Replace "collectors" with "collected by" in the records from the line that contains "catalogue / barcode: US 1485232" through the line that contains "catalogue / barcode: US 1253097", both included. Return only those lines, with everything else left unchanged.

§ **Information provided**:
• • •

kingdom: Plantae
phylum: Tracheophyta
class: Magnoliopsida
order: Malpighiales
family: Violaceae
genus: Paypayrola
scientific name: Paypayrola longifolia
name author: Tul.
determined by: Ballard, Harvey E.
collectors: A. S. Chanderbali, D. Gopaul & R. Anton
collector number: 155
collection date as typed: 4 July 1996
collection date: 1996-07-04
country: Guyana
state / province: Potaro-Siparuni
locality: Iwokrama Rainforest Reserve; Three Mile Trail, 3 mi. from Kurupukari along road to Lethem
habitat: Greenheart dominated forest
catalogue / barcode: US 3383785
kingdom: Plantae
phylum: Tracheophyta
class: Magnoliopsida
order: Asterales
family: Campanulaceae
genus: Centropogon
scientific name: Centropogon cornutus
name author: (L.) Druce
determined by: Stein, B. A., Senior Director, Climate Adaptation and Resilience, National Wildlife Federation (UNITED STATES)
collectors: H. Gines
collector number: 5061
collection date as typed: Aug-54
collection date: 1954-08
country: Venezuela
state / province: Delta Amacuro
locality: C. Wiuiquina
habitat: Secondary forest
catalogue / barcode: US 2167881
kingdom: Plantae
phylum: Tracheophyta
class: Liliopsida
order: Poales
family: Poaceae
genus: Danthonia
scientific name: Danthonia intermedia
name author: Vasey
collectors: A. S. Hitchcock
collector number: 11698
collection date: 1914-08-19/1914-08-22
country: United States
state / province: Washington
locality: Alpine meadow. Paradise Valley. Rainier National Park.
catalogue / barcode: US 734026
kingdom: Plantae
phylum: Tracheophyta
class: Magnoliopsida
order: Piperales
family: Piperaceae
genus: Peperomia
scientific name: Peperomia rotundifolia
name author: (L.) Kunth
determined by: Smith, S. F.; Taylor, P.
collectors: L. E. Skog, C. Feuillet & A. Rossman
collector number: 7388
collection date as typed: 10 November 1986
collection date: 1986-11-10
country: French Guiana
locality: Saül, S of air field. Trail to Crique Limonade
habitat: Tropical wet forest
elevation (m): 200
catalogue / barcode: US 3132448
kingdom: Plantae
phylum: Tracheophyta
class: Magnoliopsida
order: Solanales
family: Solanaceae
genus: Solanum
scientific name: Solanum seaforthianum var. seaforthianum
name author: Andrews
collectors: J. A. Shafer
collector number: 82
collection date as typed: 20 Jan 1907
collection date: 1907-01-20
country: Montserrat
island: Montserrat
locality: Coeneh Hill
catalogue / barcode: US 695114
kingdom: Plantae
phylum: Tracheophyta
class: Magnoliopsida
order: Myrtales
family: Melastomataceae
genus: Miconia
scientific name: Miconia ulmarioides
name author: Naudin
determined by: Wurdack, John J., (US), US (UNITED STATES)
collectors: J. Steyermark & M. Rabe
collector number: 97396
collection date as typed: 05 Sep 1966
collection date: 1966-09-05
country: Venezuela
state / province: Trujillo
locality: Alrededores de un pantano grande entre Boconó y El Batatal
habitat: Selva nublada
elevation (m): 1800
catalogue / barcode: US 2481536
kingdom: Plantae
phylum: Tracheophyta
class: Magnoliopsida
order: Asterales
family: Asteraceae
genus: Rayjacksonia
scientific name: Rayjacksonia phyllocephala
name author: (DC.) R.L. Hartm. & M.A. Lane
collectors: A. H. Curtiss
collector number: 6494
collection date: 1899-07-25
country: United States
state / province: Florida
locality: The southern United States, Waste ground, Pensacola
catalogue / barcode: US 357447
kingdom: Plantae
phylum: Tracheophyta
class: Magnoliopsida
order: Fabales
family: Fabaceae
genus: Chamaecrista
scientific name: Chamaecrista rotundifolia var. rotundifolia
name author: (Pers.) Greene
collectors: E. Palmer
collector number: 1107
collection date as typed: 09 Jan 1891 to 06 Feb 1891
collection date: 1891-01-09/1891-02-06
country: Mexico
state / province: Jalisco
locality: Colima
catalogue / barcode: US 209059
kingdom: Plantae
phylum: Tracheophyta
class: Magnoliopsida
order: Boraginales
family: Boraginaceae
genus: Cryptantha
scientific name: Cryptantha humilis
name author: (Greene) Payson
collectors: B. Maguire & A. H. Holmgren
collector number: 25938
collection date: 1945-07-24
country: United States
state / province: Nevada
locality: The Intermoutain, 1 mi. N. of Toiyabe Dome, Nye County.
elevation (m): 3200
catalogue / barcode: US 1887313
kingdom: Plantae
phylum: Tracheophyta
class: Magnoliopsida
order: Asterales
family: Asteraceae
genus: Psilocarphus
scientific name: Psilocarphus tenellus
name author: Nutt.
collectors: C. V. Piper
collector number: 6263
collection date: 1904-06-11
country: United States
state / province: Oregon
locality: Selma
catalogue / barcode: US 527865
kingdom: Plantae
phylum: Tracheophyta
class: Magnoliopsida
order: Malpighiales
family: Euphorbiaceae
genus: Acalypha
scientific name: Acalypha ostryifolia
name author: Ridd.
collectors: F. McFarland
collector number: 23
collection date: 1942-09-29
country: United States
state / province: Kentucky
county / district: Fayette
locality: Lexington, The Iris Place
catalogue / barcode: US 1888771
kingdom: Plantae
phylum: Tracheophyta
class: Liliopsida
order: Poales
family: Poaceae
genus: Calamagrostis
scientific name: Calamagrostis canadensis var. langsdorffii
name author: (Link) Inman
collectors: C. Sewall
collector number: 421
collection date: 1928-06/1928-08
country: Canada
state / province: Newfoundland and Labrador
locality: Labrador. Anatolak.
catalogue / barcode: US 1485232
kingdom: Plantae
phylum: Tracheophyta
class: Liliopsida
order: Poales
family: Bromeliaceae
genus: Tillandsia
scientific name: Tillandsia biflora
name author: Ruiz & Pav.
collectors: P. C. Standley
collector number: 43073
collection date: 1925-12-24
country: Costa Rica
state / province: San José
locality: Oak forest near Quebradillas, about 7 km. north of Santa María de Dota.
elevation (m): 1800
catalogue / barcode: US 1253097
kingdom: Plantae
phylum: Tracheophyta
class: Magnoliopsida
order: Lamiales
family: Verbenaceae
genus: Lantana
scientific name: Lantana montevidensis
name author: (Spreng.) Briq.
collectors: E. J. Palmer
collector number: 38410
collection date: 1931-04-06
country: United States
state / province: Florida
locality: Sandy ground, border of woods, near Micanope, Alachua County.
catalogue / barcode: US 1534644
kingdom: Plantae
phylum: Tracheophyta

• • •

§ **Final result**:
catalogue / barcode: US 1485232
kingdom: Plantae
phylum: Tracheophyta
class: Liliopsida
order: Poales
family: Bromeliaceae
genus: Tillandsia
scientific name: Tillandsia biflora
name author: Ruiz & Pav.
collected by: P. C. Standley
collector number: 43073
collection date: 1925-12-24
country: Costa Rica
state / province: San José
locality: Oak forest near Quebradillas, about 7 km. north of Santa María de Dota.
elevation (m): 1800
catalogue / barcode: US 1253097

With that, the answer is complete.